● Requirement:
Using the records below, give the number of lines where the string "Glans" shows up. Add nothing to it.
+--
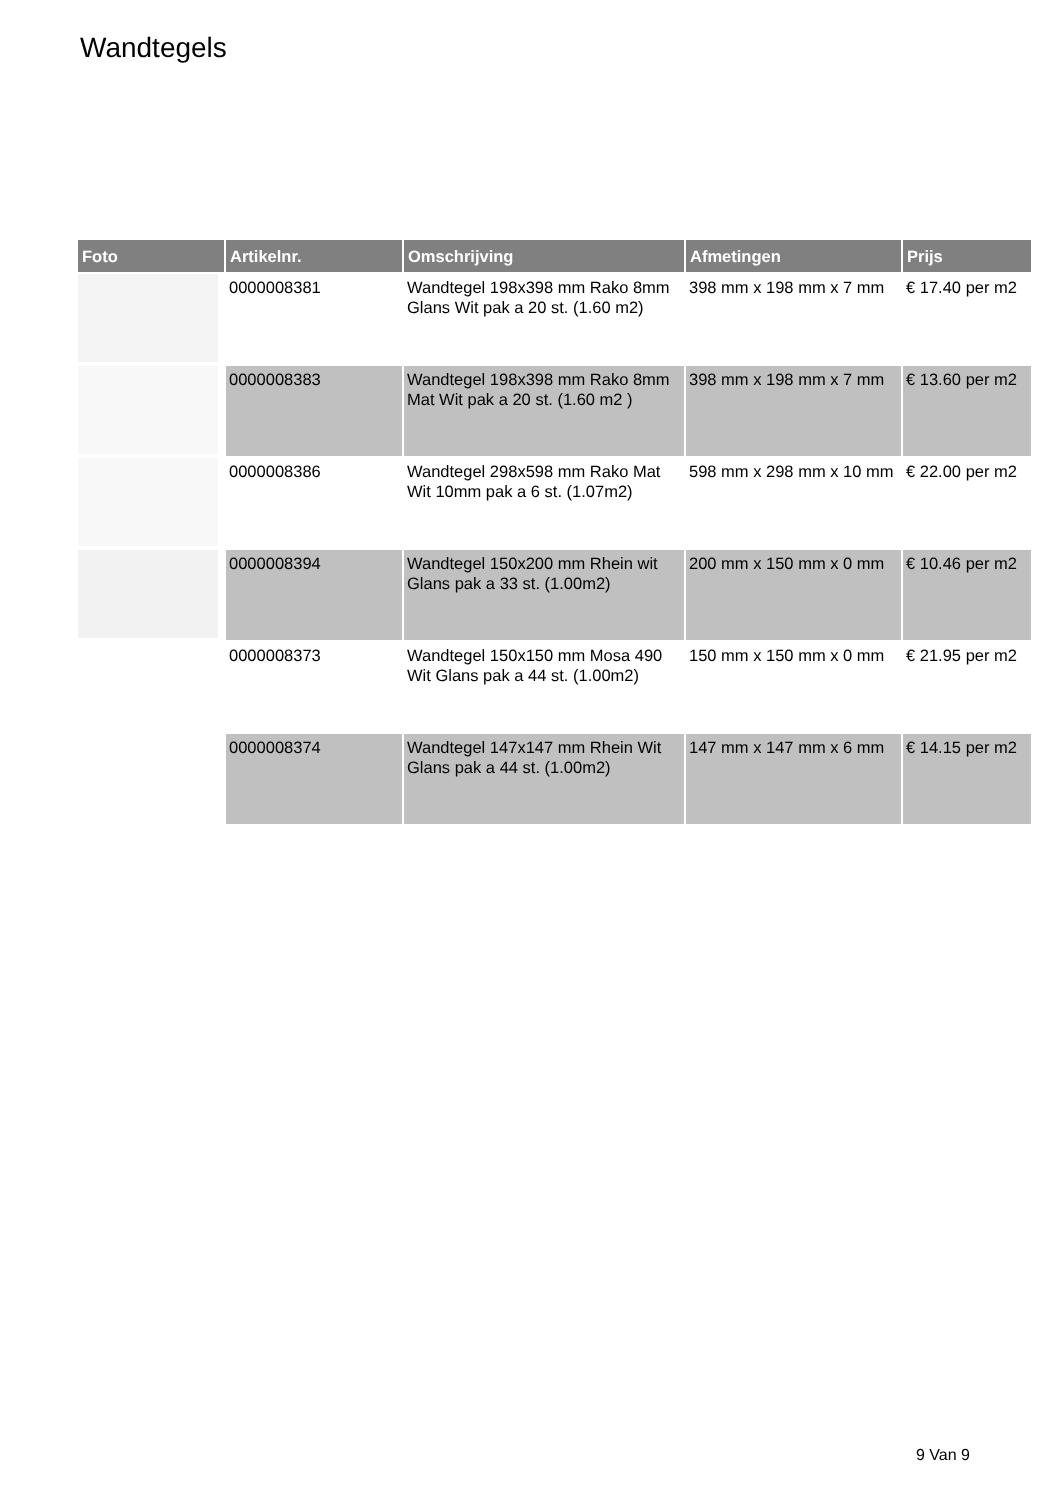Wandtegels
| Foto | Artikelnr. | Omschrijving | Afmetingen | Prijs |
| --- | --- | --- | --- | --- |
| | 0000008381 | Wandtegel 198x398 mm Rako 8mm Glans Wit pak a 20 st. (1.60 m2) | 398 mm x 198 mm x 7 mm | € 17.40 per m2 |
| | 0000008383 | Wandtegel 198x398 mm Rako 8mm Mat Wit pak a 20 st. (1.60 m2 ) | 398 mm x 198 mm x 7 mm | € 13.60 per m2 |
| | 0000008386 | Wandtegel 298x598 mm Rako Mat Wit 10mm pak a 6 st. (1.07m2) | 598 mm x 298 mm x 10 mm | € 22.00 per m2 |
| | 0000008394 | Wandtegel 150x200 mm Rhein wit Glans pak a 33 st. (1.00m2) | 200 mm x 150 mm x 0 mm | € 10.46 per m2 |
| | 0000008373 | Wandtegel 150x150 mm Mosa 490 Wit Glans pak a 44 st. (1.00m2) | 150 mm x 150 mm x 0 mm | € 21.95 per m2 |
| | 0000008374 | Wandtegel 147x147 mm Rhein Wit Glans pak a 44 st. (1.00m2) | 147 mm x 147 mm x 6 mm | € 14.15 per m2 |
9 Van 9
+--
● Output for this task:
4